Thursday 06th November, 2025 08:52 PM|
Do you get enough fruits and vegetables? The World Health Organization (WHO) puts it plainly: “Eat at least 400 grams, or about five portions of vegetables and fruits per day for better health.”
That single line, shared recently on their official channels, is more than a suggestion; it is a global benchmark backed by decades of research linking higher intake to lower risks of heart disease, stroke, type 2 diabetes, and certain cancers.
Yet, for many, five portions feel like a mountain. A typical day might include tea with bread in the morning, rice and beans at lunch, and ugali with a side of sukuma wiki for dinner. That amounts to one, maybe two portions if lucky.
Surveys across Kenya show the average adult consumes just 200–250 grams daily, barely half the recommended amount. The gap is real, but closing it doesn’t require a complete diet overhaul. It starts with small, consistent swaps.
Think of a portion as roughly what fits in your hand: one medium mango, two small bananas, a generous handful of spinach, or a medium tomato. Five of those? Suddenly doable.
Making portions work in daily meals
Start with breakfast. Instead of plain tea and mandazi, toss a sliced banana into your porridge or add a handful of chopped spinach to your eggs.
That’s one portion before 9 a.m. At lunch, make it a habit to fill half your plate with vegetables, cabbage, carrots, or kales sautéed with onions. Pair that with beans or lentils, and you’re at three portions without much effort.
Snacking is where most people slip. A packet of crisps or a soda is quick, but so is peeling an orange or slicing a ripe avocado. Keep a bowl of seasonal fruits, mangoes, pawpaws, or passion fruit, on the counter. Out of sight, out of mind doesn’t work here. Visible produce gets eaten.
Dinner offers the easiest win. Double the greens. If you usually cook one bunch of sukuma wiki for four people, make it two. Add diced carrots, tomatoes, or green peppers to stews. These aren’t extras; they are the foundation. A plate that’s half vegetables naturally pushes starch and protein to the side, balancing meals without feeling restrictive.

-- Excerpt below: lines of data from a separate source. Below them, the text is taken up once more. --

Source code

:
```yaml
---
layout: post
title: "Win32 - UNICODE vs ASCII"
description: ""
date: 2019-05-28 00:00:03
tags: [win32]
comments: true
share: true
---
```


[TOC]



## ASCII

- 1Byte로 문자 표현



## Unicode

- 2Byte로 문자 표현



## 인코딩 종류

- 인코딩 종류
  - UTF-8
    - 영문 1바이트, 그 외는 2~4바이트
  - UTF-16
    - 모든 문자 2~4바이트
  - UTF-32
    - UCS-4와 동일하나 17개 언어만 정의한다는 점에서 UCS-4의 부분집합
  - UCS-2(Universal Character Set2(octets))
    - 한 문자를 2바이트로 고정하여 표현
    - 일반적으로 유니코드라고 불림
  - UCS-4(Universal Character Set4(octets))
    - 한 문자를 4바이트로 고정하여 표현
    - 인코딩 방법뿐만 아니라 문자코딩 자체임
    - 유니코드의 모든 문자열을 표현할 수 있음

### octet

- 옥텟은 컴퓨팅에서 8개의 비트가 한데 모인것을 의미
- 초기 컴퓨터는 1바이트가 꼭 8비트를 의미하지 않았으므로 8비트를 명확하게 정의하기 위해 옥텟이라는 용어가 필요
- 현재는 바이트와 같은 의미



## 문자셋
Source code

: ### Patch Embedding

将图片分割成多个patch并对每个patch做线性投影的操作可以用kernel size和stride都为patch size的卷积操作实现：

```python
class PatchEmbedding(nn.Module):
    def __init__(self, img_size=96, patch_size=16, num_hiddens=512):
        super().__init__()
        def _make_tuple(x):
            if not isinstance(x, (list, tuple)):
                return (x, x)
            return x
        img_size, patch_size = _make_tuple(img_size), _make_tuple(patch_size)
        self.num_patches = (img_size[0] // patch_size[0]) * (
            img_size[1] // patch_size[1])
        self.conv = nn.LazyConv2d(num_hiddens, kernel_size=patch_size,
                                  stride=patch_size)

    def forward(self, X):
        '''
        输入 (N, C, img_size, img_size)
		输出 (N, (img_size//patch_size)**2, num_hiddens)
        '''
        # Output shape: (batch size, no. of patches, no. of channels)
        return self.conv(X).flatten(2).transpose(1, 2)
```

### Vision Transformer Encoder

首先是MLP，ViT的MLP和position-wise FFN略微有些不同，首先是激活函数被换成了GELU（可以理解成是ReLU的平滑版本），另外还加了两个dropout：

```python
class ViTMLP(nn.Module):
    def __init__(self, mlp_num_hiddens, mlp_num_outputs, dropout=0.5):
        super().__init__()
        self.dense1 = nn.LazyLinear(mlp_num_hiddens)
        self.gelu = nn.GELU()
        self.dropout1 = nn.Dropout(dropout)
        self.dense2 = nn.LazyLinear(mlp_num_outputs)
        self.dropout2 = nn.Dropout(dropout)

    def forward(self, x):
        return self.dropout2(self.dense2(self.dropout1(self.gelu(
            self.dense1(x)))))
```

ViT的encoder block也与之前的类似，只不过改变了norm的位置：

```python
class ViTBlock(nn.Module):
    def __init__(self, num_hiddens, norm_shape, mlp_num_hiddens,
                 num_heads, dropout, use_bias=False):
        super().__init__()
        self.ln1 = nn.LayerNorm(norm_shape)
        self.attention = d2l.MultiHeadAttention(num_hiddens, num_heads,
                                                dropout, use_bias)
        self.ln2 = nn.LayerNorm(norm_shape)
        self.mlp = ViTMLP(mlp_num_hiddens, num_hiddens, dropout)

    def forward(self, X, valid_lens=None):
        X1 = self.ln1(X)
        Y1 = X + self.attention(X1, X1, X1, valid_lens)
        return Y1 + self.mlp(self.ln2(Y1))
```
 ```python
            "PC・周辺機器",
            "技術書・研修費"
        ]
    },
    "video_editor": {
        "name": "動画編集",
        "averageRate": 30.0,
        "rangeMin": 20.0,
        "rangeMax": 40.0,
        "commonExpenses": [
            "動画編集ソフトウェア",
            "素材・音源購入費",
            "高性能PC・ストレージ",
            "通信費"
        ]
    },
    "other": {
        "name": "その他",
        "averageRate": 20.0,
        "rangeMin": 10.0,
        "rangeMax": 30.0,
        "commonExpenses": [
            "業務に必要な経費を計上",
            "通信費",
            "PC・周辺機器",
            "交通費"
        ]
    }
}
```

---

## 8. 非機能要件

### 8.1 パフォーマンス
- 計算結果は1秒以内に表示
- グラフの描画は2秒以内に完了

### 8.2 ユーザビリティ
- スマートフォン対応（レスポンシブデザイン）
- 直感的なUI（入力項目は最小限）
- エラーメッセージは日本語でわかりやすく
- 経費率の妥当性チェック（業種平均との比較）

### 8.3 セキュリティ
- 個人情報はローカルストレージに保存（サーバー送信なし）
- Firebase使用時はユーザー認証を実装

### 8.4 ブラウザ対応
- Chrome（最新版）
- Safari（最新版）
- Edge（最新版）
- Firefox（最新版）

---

Cost, convenience, and long-term benefits
Cost is a common concern, but seasonal, local produce remains one of the cheapest ways to eat well. A bunch of kales costs less than a bottle of soda.
Farmers’ markets, roadside vendors, and supermarket “ugly” bins offer blemished but perfectly good fruits and vegetables at lower prices. Buying in season, mangoes in December and avocados in June, keeps both wallet and plate happy.
The benefits go beyond disease prevention. People who eat five or more portions daily report better energy, improved digestion, and even brighter skin.
Fibre from vegetables keeps you full longer, making it easier to skip late-night snacks. Antioxidants in fruits like oranges and berries support immunity, especially during cold and flu season.
Children learn by watching. When parents reach for fruit instead of biscuits, kids follow. Family meals built around vegetables normalise the habit early.
Freezing and preserving help too. Blanch excess spinach or carrots and freeze in portions. Blend overripe bananas with a little water and freeze into popsicles. Nothing goes to waste, and you have ready portions for busy days.
The WHO didn’t pick 400 grams randomly. It is the minimum intake shown in large population studies to deliver measurable health gains. More is better, but five is the starting line. Track it for a week: jot down every fruit and vegetable you eat.
Most people are surprised at how little they actually consume and how easy it is to add one more handful.
This isn’t about perfection. Some days you’ll hit three portions, others seven. The goal is progress, not pressure. Start where you are: one extra vegetable at dinner, one fruit with breakfast. Over time, five becomes automatic.
Your body doesn’t need supplements or superfoods. It needs real food, whole, colourful, and varied. Five portions a day isn’t a trend. It is a quiet, daily investment in a longer, stronger life. One bite at a time, five portions isn’t just possible, it is powerful.